### Task goal
Retype the records verbatim, starting with the line containing "长三角生态绿色一体化发展示范区" and continuing through the end of the records, both ends included. Omit the pictures from your answer.

◆ ◆ ◆ ◆

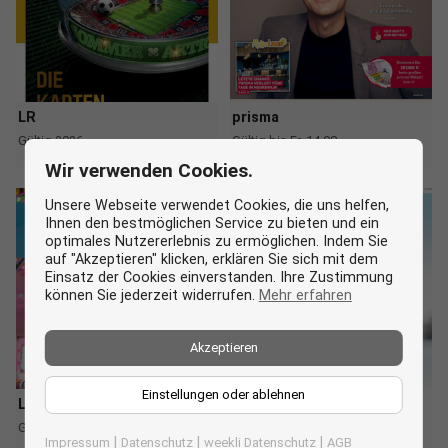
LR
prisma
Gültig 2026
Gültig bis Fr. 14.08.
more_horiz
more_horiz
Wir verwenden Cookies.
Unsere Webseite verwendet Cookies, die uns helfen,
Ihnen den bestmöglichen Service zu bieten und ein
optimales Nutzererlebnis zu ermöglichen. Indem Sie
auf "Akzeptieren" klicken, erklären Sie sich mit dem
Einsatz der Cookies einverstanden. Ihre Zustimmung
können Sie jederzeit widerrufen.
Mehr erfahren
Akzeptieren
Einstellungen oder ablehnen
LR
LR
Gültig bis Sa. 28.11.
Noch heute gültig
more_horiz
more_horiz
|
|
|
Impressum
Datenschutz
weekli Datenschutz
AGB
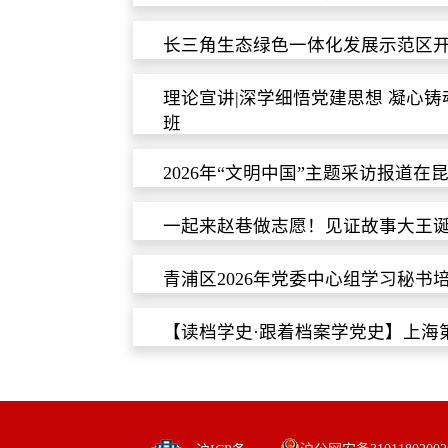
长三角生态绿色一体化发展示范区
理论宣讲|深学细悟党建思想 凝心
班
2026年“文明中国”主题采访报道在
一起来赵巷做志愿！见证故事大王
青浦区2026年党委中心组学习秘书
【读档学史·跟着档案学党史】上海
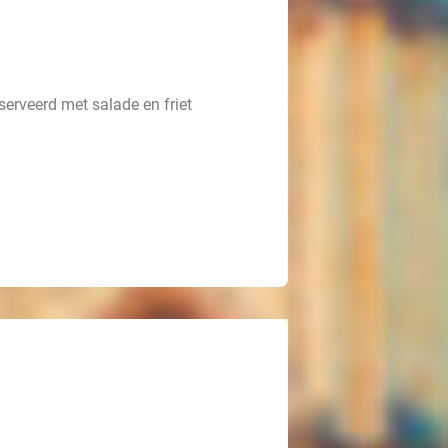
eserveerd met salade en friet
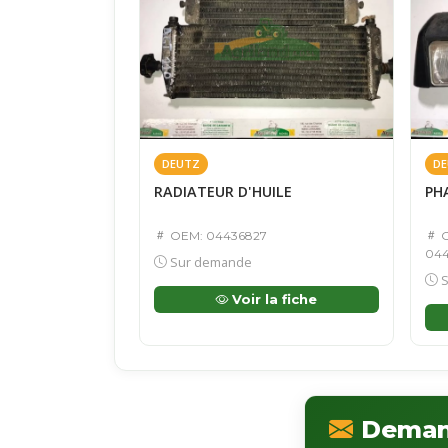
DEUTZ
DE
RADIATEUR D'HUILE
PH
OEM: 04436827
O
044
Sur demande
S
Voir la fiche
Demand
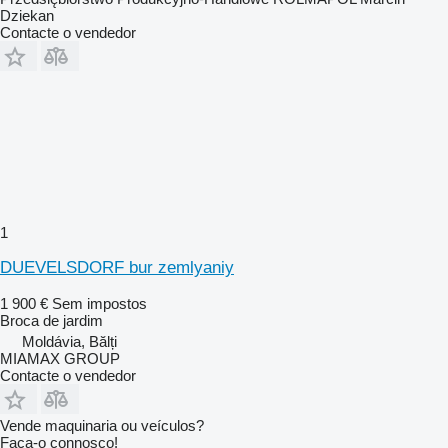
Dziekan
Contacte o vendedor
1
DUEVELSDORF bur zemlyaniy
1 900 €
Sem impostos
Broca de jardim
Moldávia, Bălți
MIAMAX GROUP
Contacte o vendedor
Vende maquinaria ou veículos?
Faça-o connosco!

◆ ◆ ◆ ◆

### Answer area
长三角生态绿色一体化发展示范区
理论宣讲|深学细悟党建思想 凝心
班
2026年“文明中国”主题采访报道在
一起来赵巷做志愿！见证故事大王
青浦区2026年党委中心组学习秘书
【读档学史·跟着档案学党史】上海
eserveerd met salade en friet
DEUTZ
DE
RADIATEUR D'HUILE
PH
OEM: 04436827
O
044
Sur demande
S
Voir la fiche
Demand
Dziekan
Contacte o vendedor
1
DUEVELSDORF bur zemlyaniy
1 900 €
Sem impostos
Broca de jardim
Moldávia, Bălți
MIAMAX GROUP
Contacte o vendedor
Vende maquinaria ou veículos?
Faça-o connosco!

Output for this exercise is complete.